Anna Lapwood review – charismatic organist has a packed Royal Albert Hall eating out of her hand

The social media star allies her virtuosity in pieces written for her by Kristina Arakelyan and Max Richter with movie soundtracks and an infectiously winning enthusiasm
  
  

Anna Lapwood.
Organ evangelist … Anna Lapwood. Photograph: Andy Paradise

The Henry Willis organ – 70ft high, 65ft wide, with 9,999 pipes – has long been the criminally underused centrepiece of the Royal Albert Hall, but it has finally found someone big enough to bring it to life. Anna Lapwood, the venue’s first ever official organist, might be a slight 5ft 3in but the so-called “TikTok organist” – with more than 2m social media followers – is charismatic enough to sell out a midweek gig and have a packed hall eating out of her hand.
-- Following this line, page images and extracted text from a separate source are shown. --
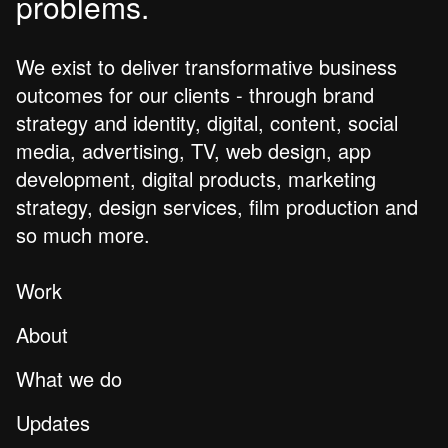
problems.
We exist to deliver transformative business
outcomes for our clients - through brand
strategy and identity, digital, content, social
media, advertising, TV, web design, app
development, digital products, marketing
strategy, design services, film production and
so much more.
Work
About
What we do
Updates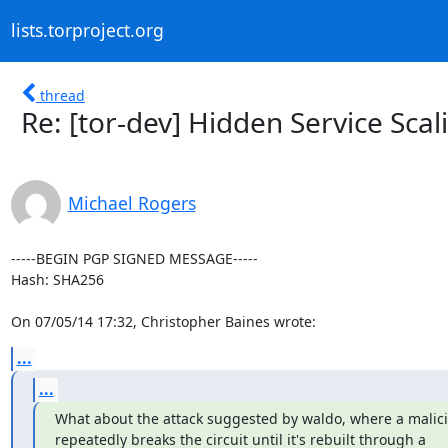
lists.torproject.org
thread
Re: [tor-dev] Hidden Service Scal
Michael Rogers
-----BEGIN PGP SIGNED MESSAGE-----

Hash: SHA256

On 07/05/14 17:32, Christopher Baines wrote:
...
...
What about the attack suggested by waldo, where a malicio
repeatedly breaks the circuit until it's rebuilt through a
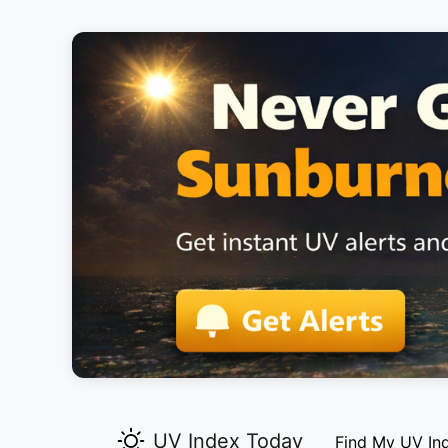
UV Index Today
Find My UV In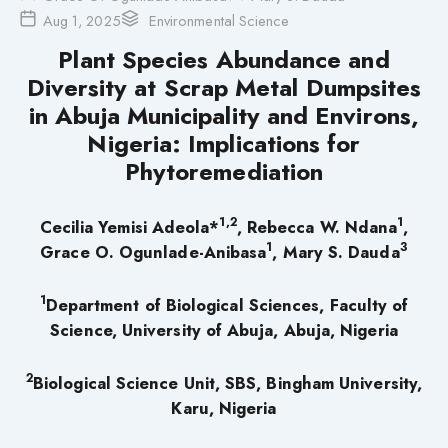
Aug 1, 2025
Environmental Science
Plant Species Abundance and
Diversity at Scrap Metal Dumpsites
in Abuja Municipality and Environs,
Nigeria: Implications for
Phytoremediation
1,2
1
Cecilia Yemisi Adeola*
, Rebecca W. Ndana
,
1
3
Grace O. Ogunlade-Anibasa
, Mary S. Dauda
1
Department of Biological Sciences, Faculty of
Science, University of Abuja, Abuja, Nigeria
2
Biological Science Unit, SBS, Bingham University,
Karu, Nigeria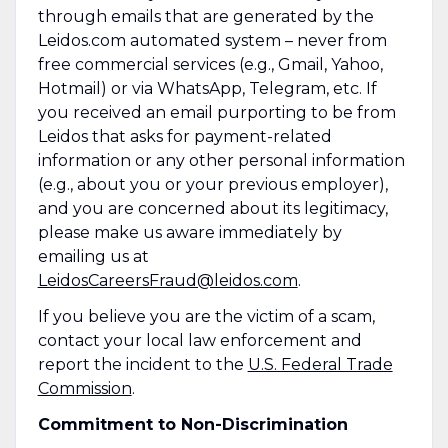
through emails that are generated by the
Leidos.com automated system – never from
free commercial services (e.g., Gmail, Yahoo,
Hotmail) or via WhatsApp, Telegram, etc. If
you received an email purporting to be from
Leidos that asks for payment-related
information or any other personal information
(e.g., about you or your previous employer),
and you are concerned about its legitimacy,
please make us aware immediately by
emailing us at
LeidosCareersFraud@leidos.com
.
If you believe you are the victim of a scam,
contact your local law enforcement and
report the incident to the
U.S. Federal Trade
Commission
.
Commitment to Non-Discrimination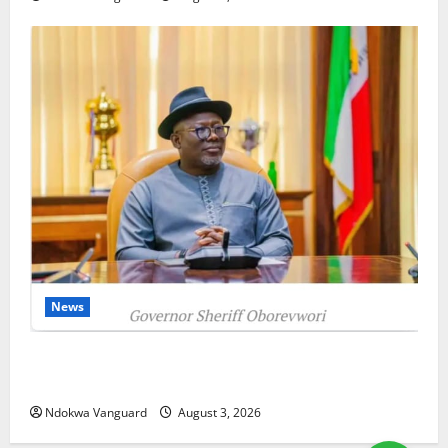
News
Delta Unveils $100m Viability Guarantee Fund,
Offers Tax Incentives to Attract Investors
Ndokwa Vanguard
August 3, 2026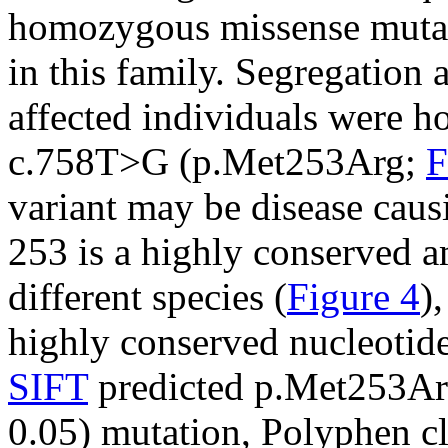
homozygous missense muta
in this family. Segregation 
affected individuals were 
c.758T>G (p.Met253Arg;
F
variant may be disease caus
253 is a highly conserved 
different species (
Figure 4
)
highly conserved nucleotide
SIFT
predicted p.Met253Arg 
0.05) mutation, Polyphen cl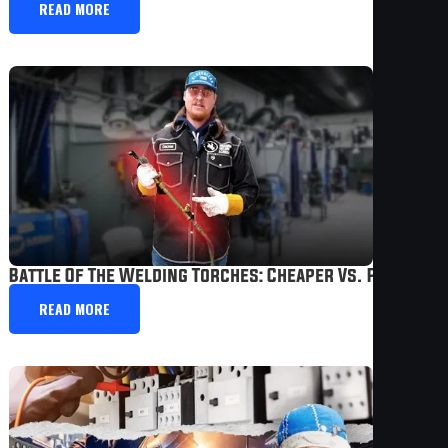
READ MORE
Battle Of The Welding Torches: Cheaper Vs. Professi
READ MORE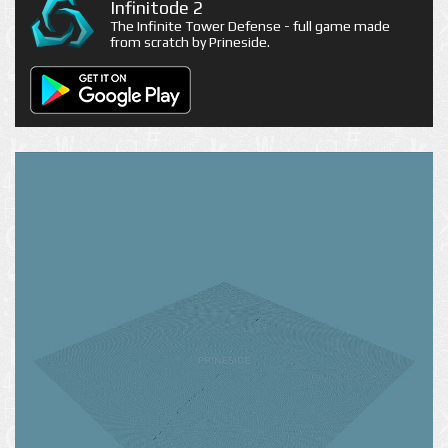
Infinitode 2
The Infinite Tower Defense - full game made
from scratch by Prineside.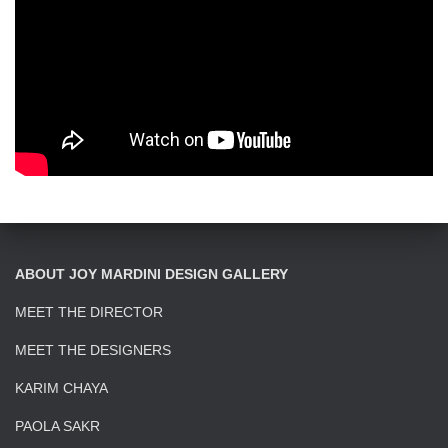
ABOUT JOY MARDINI DESIGN GALLERY
MEET THE DIRECTOR
MEET THE DESIGNERS
KARIM CHAYA
PAOLA SAKR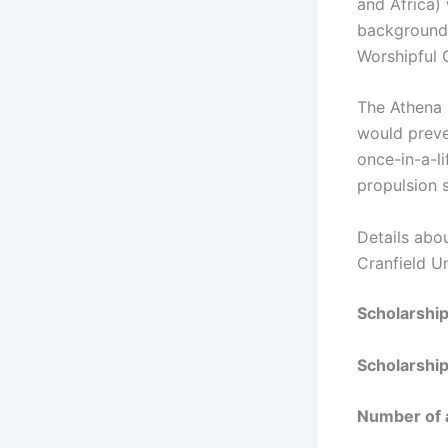
and Africa) 
backgrounds
Worshipful
The Athena 
would preve
once-in-a-l
propulsion 
Details abo
Cranfield Un
Scholarshi
Scholarship
Number of 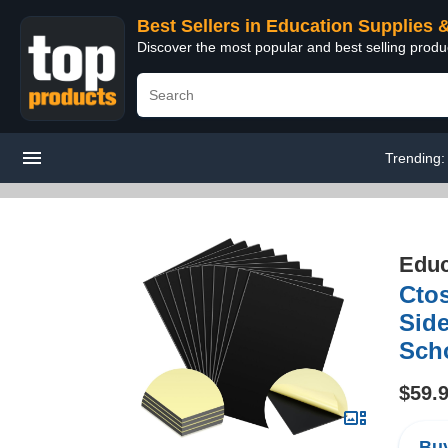
Best Sellers in Education Supplies 
Discover the most popular and best selling produ
Trending
Educ
Cto
Side
Scho
$59.
Buy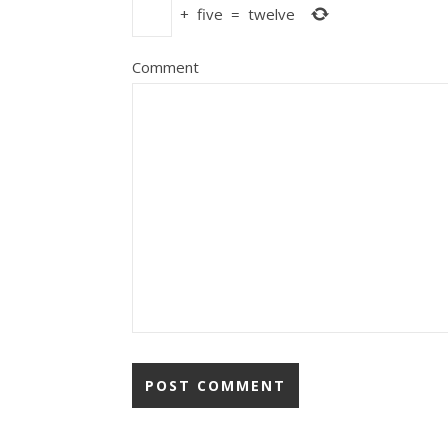
+
five
=
twelve
Comment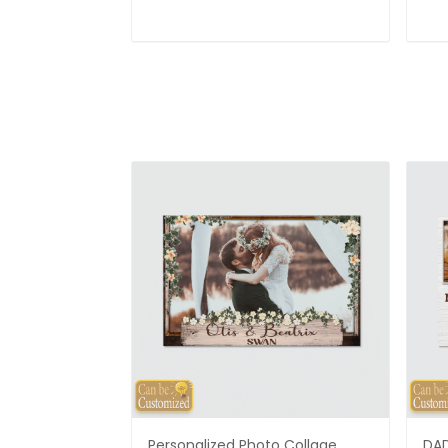
Personalized Photo Collage
DAD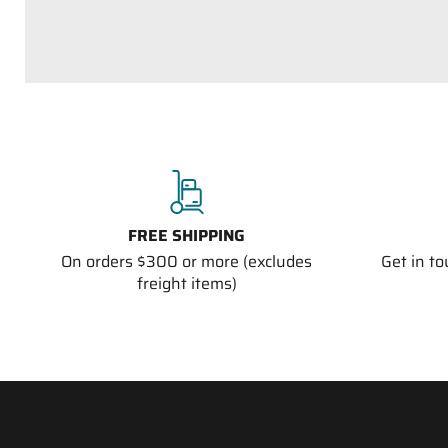
FREE SHIPPING
On orders $300 or more (excludes
Get in t
freight items)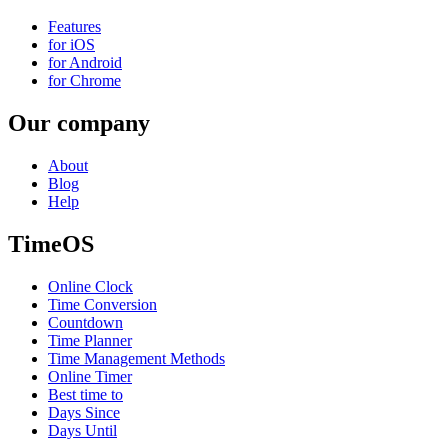
Features
for iOS
for Android
for Chrome
Our company
About
Blog
Help
TimeOS
Online Clock
Time Conversion
Countdown
Time Planner
Time Management Methods
Online Timer
Best time to
Days Since
Days Until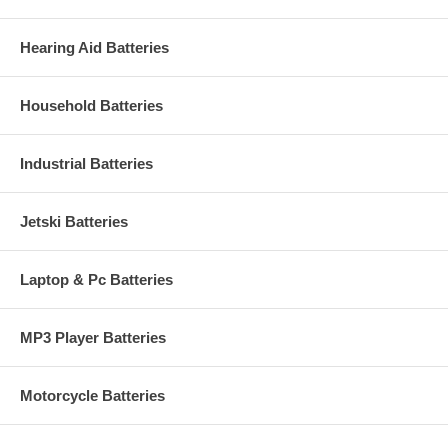
Hearing Aid Batteries
Household Batteries
Industrial Batteries
Jetski Batteries
Laptop & Pc Batteries
MP3 Player Batteries
Motorcycle Batteries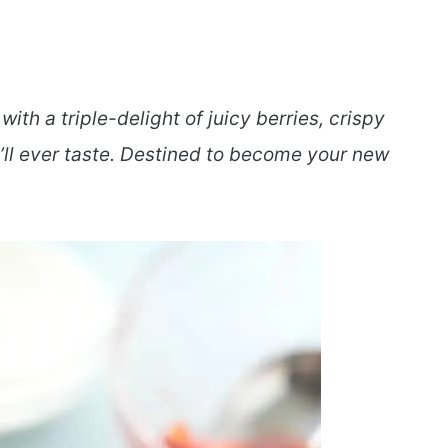
ith a triple-delight of juicy berries, crispy
’ll ever taste. Destined to become your new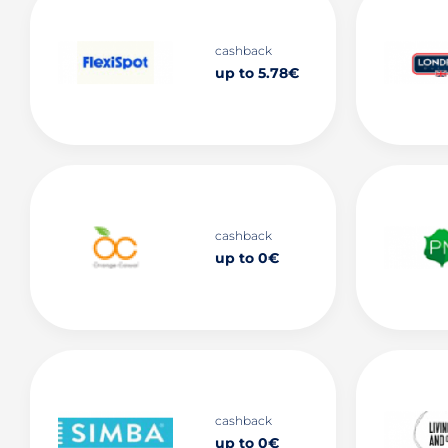
cashback
up to 5.78€
cashback
up to 0€
cashback
up to 0€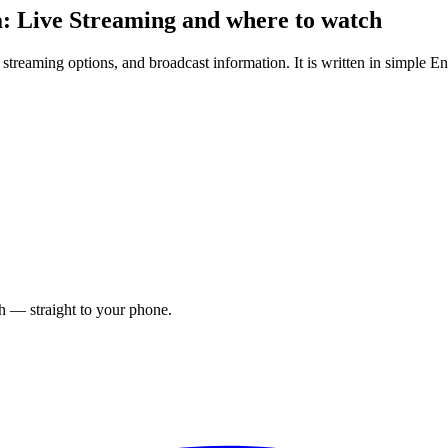
: Live Streaming and where to watch
treaming options, and broadcast information. It is written in simple Eng
ch — straight to your phone.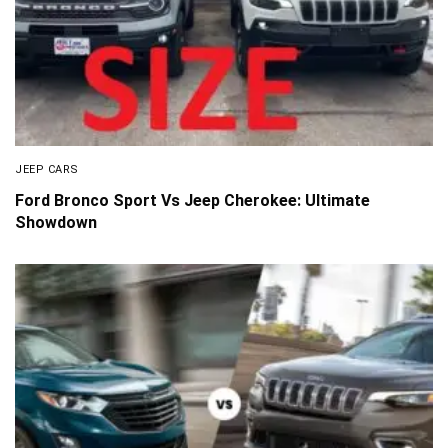
JEEP CARS
Ford Bronco Sport Vs Jeep Cherokee: Ultimate
Showdown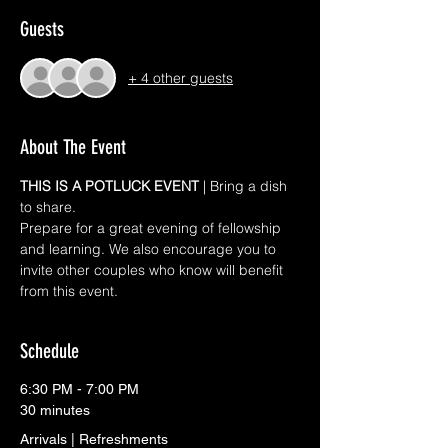
Guests
+ 4 other guests
About The Event
THIS IS A POTLUCK EVENT 
| Bring a dish 
to share. 
Prepare for a great evening of fellowship 
and learning. We also encourage you to 
invite other couples who know will benefit 
from this event.
Schedule
6:30 PM - 7:00 PM
30 minutes
Arrivals | Refreshments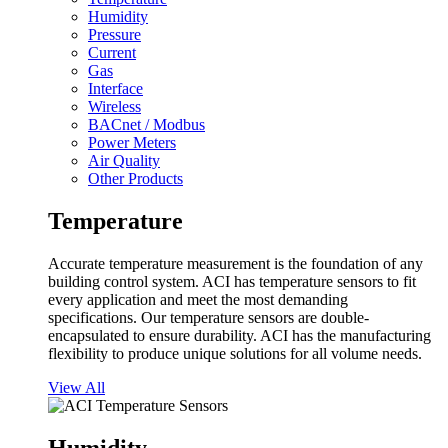
Humidity
Pressure
Current
Gas
Interface
Wireless
BACnet / Modbus
Power Meters
Air Quality
Other Products
Temperature
Accurate temperature measurement is the foundation of any
building control system. ACI has temperature sensors to fit
every application and meet the most demanding
specifications. Our temperature sensors are double-
encapsulated to ensure durability. ACI has the manufacturing
flexibility to produce unique solutions for all volume needs.
View All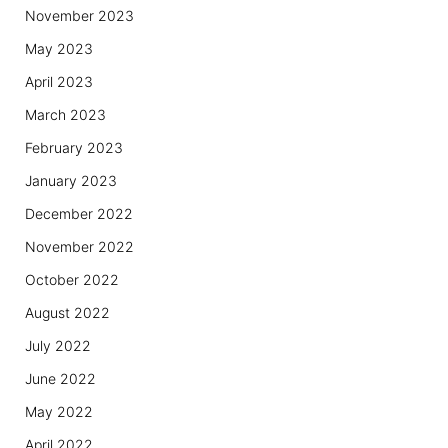
November 2023
May 2023
April 2023
March 2023
February 2023
January 2023
December 2022
November 2022
October 2022
August 2022
July 2022
June 2022
May 2022
April 2022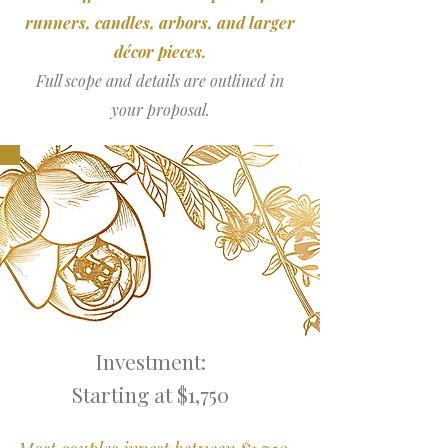
runners, candles, arbors, and larger
décor pieces.
Full scope and details are outlined in
your proposal.
Investment:
Starting at $1,750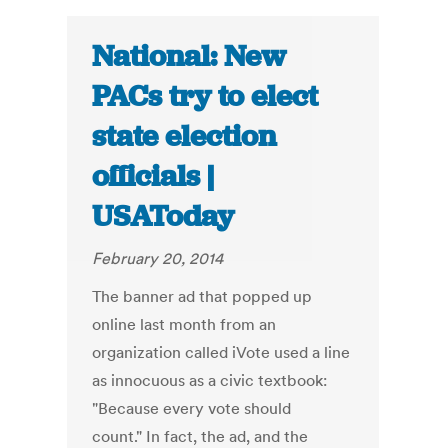
National: New
PACs try to elect
state election
officials |
USAToday
February 20, 2014
The banner ad that popped up
online last month from an
organization called iVote used a line
as innocuous as a civic textbook:
"Because every vote should
count." In fact, the ad, and the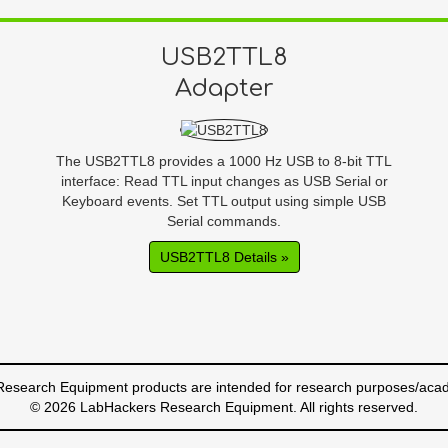
USB2TTL8
Adapter
The USB2TTL8 provides a 1000 Hz USB to 8-bit TTL
interface: Read TTL input changes as USB Serial or
Keyboard events. Set TTL output using simple USB
Serial commands.
USB2TTL8 Details »
esearch Equipment products are intended for research purposes/acad
© 2026 LabHackers Research Equipment. All rights reserved.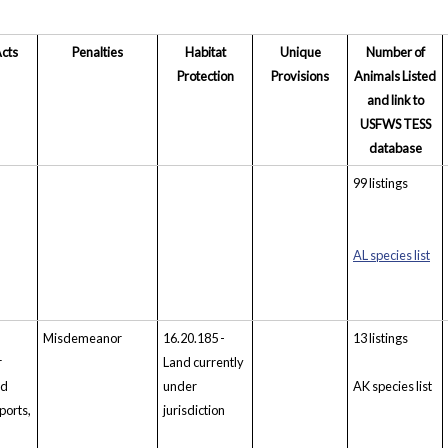
Acts
Penalties
Habitat
Unique
Number of
Protection
Provisions
Animals Listed
and link to
USFWS TESS
database
99 listings
AL species list
Misdemeanor
16.20.185 -
13 listings
r
Land currently
ed
under
AK species list
ports,
jurisdiction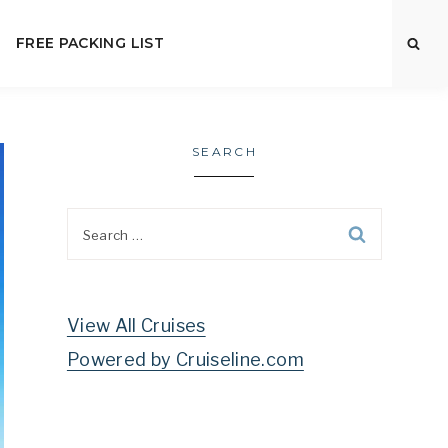
FREE PACKING LIST
SEARCH
Search
for:
View All Cruises
Powered by Cruiseline.com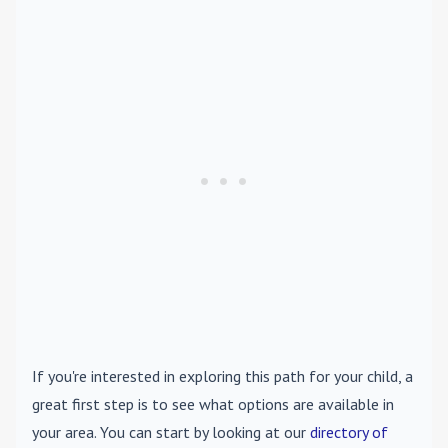
If you're interested in exploring this path for your child, a
great first step is to see what options are available in
your area. You can start by looking at our
directory of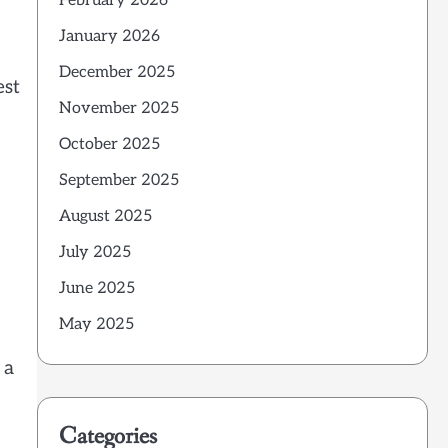
February 2026
January 2026
December 2025
est
November 2025
October 2025
September 2025
August 2025
July 2025
June 2025
May 2025
 a
Categories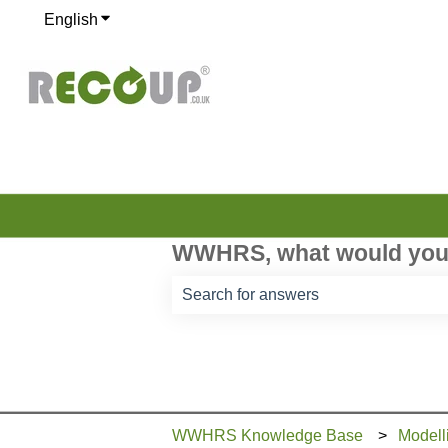
English
Show submenu for translations
WWHRS, what would you 
There are no suggestions because th
WWHRS Knowledge Base
Modell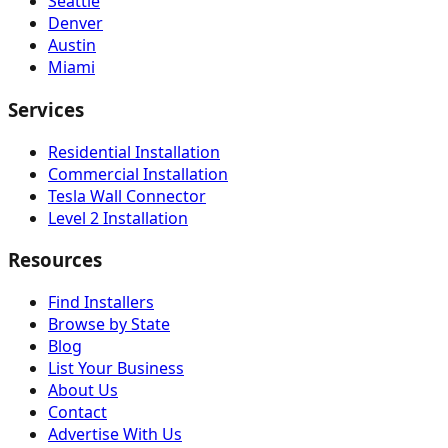
Seattle
Denver
Austin
Miami
Services
Residential Installation
Commercial Installation
Tesla Wall Connector
Level 2 Installation
Resources
Find Installers
Browse by State
Blog
List Your Business
About Us
Contact
Advertise With Us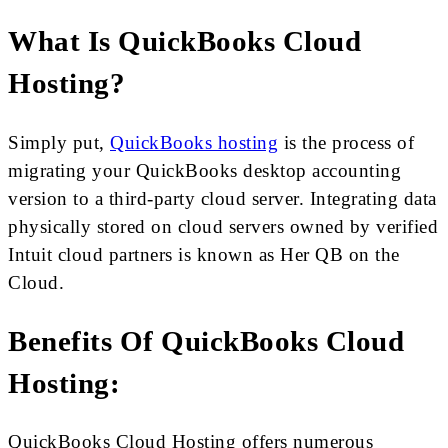
What Is QuickBooks Cloud
Hosting?
Simply put,
QuickBooks hosting
is the process of
migrating your QuickBooks desktop accounting
version to a third-party cloud server. Integrating data
physically stored on cloud servers owned by verified
Intuit cloud partners is known as Her QB on the
Cloud.
Benefits Of QuickBooks Cloud
Hosting:
QuickBooks Cloud Hosting offers numerous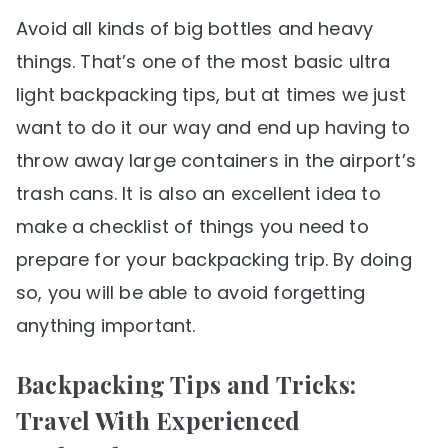
Avoid all kinds of big bottles and heavy
things. That’s one of the most basic ultra
light backpacking tips, but at times we just
want to do it our way and end up having to
throw away large containers in the airport’s
trash cans. It is also an excellent idea to
make a checklist of things you need to
prepare for your backpacking trip. By doing
so, you will be able to avoid forgetting
anything important.
Backpacking Tips and Tricks:
Travel With Experienced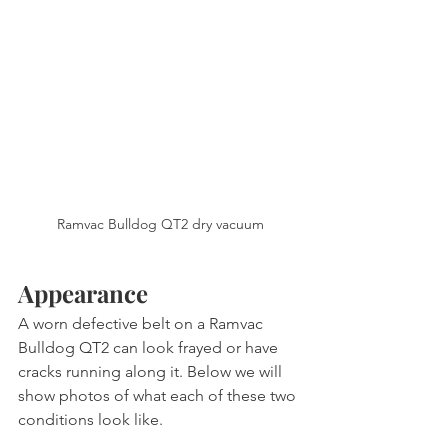
Ramvac Bulldog QT2 dry vacuum
Appearance
A worn defective belt on a Ramvac 
Bulldog QT2 can look frayed or have 
cracks running along it. Below we will 
show photos of what each of these two 
conditions look like.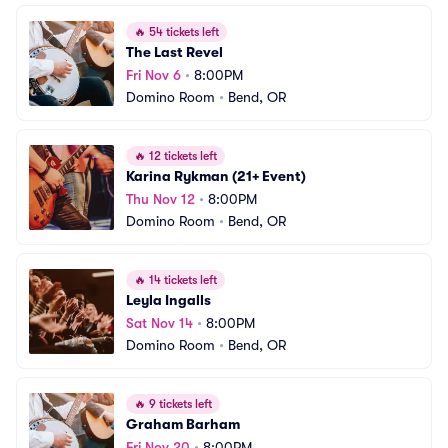
🔥
54 tickets left
The Last Revel
Fri Nov 6
•
8:00PM
Domino Room
•
Bend, OR
🔥
12 tickets left
Karina Rykman (21+ Event)
Thu Nov 12
•
8:00PM
Domino Room
•
Bend, OR
🔥
14 tickets left
Leyla Ingalls
Sat Nov 14
•
8:00PM
Domino Room
•
Bend, OR
🔥
9 tickets left
Graham Barham
Fri Nov 20
•
8:00PM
Tonight she and her organ battle with the Philharmonia Orchestra and Chorus, under the baton of the ever adventurous German conductor André de Ridder. Lapwood’s obsession with film soundtracks could suggest a rather glib populism – she even apologises for starting with a Hans Zimmer theme from The Da Vinci Code (“I don’t know why it made me cry, it’s not even a very good film”) and encores with a solo arrangement of a throwaway theme from How to Train Your Dragon. But the rest of the show has heft. Saint Saëns’ third symphony, probably the most famous piece for organ and orchestra, takes up most of the second half, while a suite from Zimmer’s Interstellar soundtrack shifts the organ-heavy themes into hypnotic, Philip Glass-like territory.

Better still are the two pieces specially written for tonight. A toccata by young composer Kristina Arakelyan is a wonderful mix of whimsy and horror, filled with slippery harmonies, gurgling sci-fi passages and studied discordancy. Max Richter’s 33-minute Cosmology conducts a circular voyage through space – from the tentative, irregular, arpeggios of the intro, to the heart-tugging, funereal organ drones of the second movement, the glistening modulations and irregular time signatures of the third, while the final movement mixes Lapwood’s dreamy, synth-like chord washes with the female voices of the choir she leads at Pembroke College, Cambridge.

What’s especially welcome is Lapwood’s efforts to talk to the audience and put the music into context. As well as being an evangelist for the pipe organ, and a champion of female musicians (her #PlayLikeAGirl T-shirts are all over the hall), she’s also becoming one of the most effective ambassadors for classical music since Leonard Bernstein – a musically omnivorous enthusiast who knows how to communicate with a wider audience.